Pruning: If you wish, you can prune back Blackberry plants each season, they will grow more vigorously the following season with a proper, and not too aggressive pruning. If you wish to allow them to grow in their natural state and flourish naturally, you will only have to remove any deadwood at the beginning of each growing season, and occasionally (After a storm) throughout the season. After harvest, prune old or dead canes from your Thornless blackberry plant. Make the cuts near the crown and clean up any debris from the soil. To prevent the spread of disease, burn or discard all old or dead plant material. Prune damaged or weak canes as well, leaving at least four to eight new shoots on each cane. Remove the tips of the current season’s growth to encourage lateral branching. In the spring, before new growth forms, prune lateral branches back to about 12 inches to encourage larger fruit production.

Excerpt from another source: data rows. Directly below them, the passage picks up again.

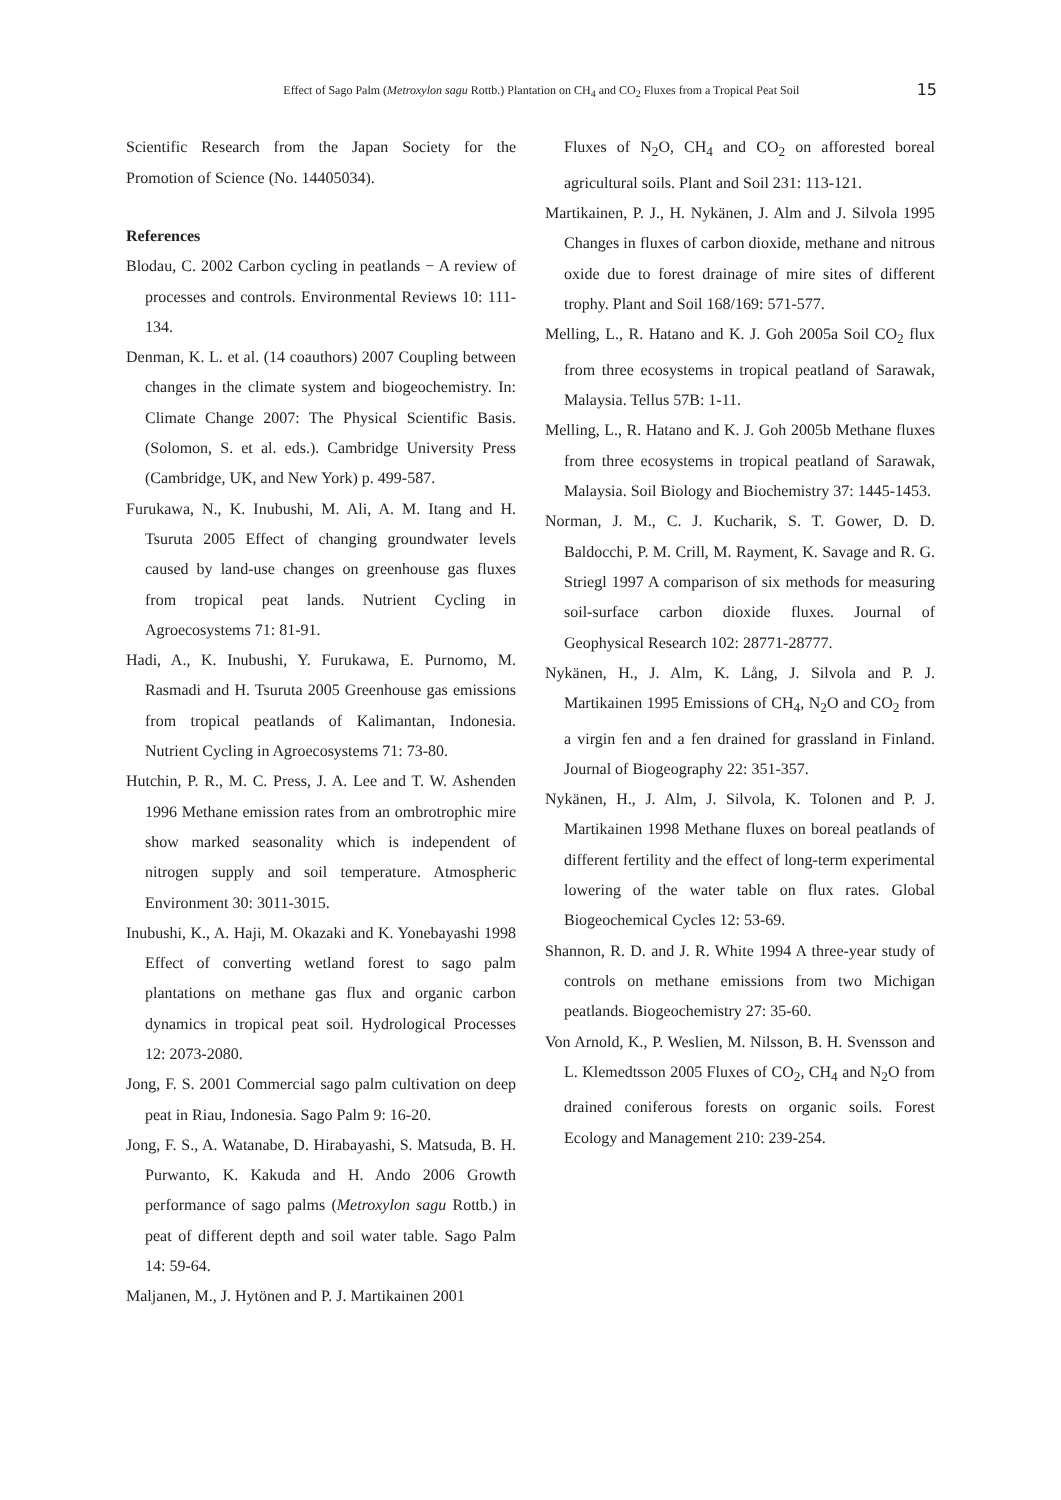Effect of Sago Palm (Metroxylon sagu Rottb.) Plantation on CH<sub>4</sub> and CO<sub>2</sub> Fluxes from a Tropical Peat Soil 15
Scientific Research from the Japan Society for the Promotion of Science (No. 14405034).
References
Blodau, C. 2002 Carbon cycling in peatlands − A review of processes and controls. Environmental Reviews 10: 111-134.
Denman, K. L. et al. (14 coauthors) 2007 Coupling between changes in the climate system and biogeochemistry. In: Climate Change 2007: The Physical Scientific Basis. (Solomon, S. et al. eds.). Cambridge University Press (Cambridge, UK, and New York) p. 499-587.
Furukawa, N., K. Inubushi, M. Ali, A. M. Itang and H. Tsuruta 2005 Effect of changing groundwater levels caused by land-use changes on greenhouse gas fluxes from tropical peat lands. Nutrient Cycling in Agroecosystems 71: 81-91.
Hadi, A., K. Inubushi, Y. Furukawa, E. Purnomo, M. Rasmadi and H. Tsuruta 2005 Greenhouse gas emissions from tropical peatlands of Kalimantan, Indonesia. Nutrient Cycling in Agroecosystems 71: 73-80.
Hutchin, P. R., M. C. Press, J. A. Lee and T. W. Ashenden 1996 Methane emission rates from an ombrotrophic mire show marked seasonality which is independent of nitrogen supply and soil temperature. Atmospheric Environment 30: 3011-3015.
Inubushi, K., A. Haji, M. Okazaki and K. Yonebayashi 1998 Effect of converting wetland forest to sago palm plantations on methane gas flux and organic carbon dynamics in tropical peat soil. Hydrological Processes 12: 2073-2080.
Jong, F. S. 2001 Commercial sago palm cultivation on deep peat in Riau, Indonesia. Sago Palm 9: 16-20.
Jong, F. S., A. Watanabe, D. Hirabayashi, S. Matsuda, B. H. Purwanto, K. Kakuda and H. Ando 2006 Growth performance of sago palms (Metroxylon sagu Rottb.) in peat of different depth and soil water table. Sago Palm 14: 59-64.
Maljanen, M., J. Hytönen and P. J. Martikainen 2001
Fluxes of N<sub>2</sub>O, CH<sub>4</sub> and CO<sub>2</sub> on afforested boreal agricultural soils. Plant and Soil 231: 113-121.
Martikainen, P. J., H. Nykänen, J. Alm and J. Silvola 1995 Changes in fluxes of carbon dioxide, methane and nitrous oxide due to forest drainage of mire sites of different trophy. Plant and Soil 168/169: 571-577.
Melling, L., R. Hatano and K. J. Goh 2005a Soil CO<sub>2</sub> flux from three ecosystems in tropical peatland of Sarawak, Malaysia. Tellus 57B: 1-11.
Melling, L., R. Hatano and K. J. Goh 2005b Methane fluxes from three ecosystems in tropical peatland of Sarawak, Malaysia. Soil Biology and Biochemistry 37: 1445-1453.
Norman, J. M., C. J. Kucharik, S. T. Gower, D. D. Baldocchi, P. M. Crill, M. Rayment, K. Savage and R. G. Striegl 1997 A comparison of six methods for measuring soil-surface carbon dioxide fluxes. Journal of Geophysical Research 102: 28771-28777.
Nykänen, H., J. Alm, K. Lång, J. Silvola and P. J. Martikainen 1995 Emissions of CH<sub>4</sub>, N<sub>2</sub>O and CO<sub>2</sub> from a virgin fen and a fen drained for grassland in Finland. Journal of Biogeography 22: 351-357.
Nykänen, H., J. Alm, J. Silvola, K. Tolonen and P. J. Martikainen 1998 Methane fluxes on boreal peatlands of different fertility and the effect of long-term experimental lowering of the water table on flux rates. Global Biogeochemical Cycles 12: 53-69.
Shannon, R. D. and J. R. White 1994 A three-year study of controls on methane emissions from two Michigan peatlands. Biogeochemistry 27: 35-60.
Von Arnold, K., P. Weslien, M. Nilsson, B. H. Svensson and L. Klemedtsson 2005 Fluxes of CO<sub>2</sub>, CH<sub>4</sub> and N<sub>2</sub>O from drained coniferous forests on organic soils. Forest Ecology and Management 210: 239-254.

Trellising: Supporting your blackberry plant with a trellis allows air and sunlight to reach all parts of the plant. There are a variety of trellis systems that work, but a good basic design uses wire stretched between posts that are set into the ground about 20 feet apart. For semi-trailing varieties, attach one wire 3 feet up the pole and another 5 feet up. Attach a single wire about 30 inches from the ground to trellis erect varieties. Begin training the plant to climb the trellis by tying new shoots to the wire when they reach about 4 to 6 feet long. Do not bunch shoots together. If you don’t wish to trellis your plant, trim the tops of new canes during the summer months, limiting growth to about 3 to 4 feet.
Harvesting: When the Blackberries are ripe, or are just turning (As some like to harvest for a much tarter berry). Handle blackberries carefully. Try and consume them as soon as possible. Never wash or hull blackberries until you want to have them. Unwashed berries should be refrigerated immediately. Soft, overripe berries should be removed for immediate consumption. Smashed or moldy berries should be discarded. The remaining berries should be blotted dry with a paper towel. Place them in a box or spread them on a shallow plastic pan or plate. Cover with a paper towel and wrap with plastic. Fresh blackberries generally last for 2 days. But they can be frozen and enjoyed all the year round.
Harvest Timeframe: Chester Blackberries ripen in late in the season, and are normally the last to be harvested.
Comments: Blackberries in general grow equally well in fields, gardens, and container locations. Many people grow them in raised beds to better control the fruit production, water, and other environmental factors.
Health Information: High in antioxidants, healthy flavonoids, and vitamins, Blackberries are a great addition to your diet, and they are fun to eat. A good daily supply of vital nutrients is required for a glowing and perfect skin. Blackberries are rich in Vitamin A and Vitamin C. They also offer the highest levels of some antioxidants – higher than blueberries and strawberries too. The very dark color of the fruit is proof of its high antioxidant level. Anthocyanocides and polyphenols are two antioxidants found in abundance in blackberries. These help in fighting free radicals throughout your system.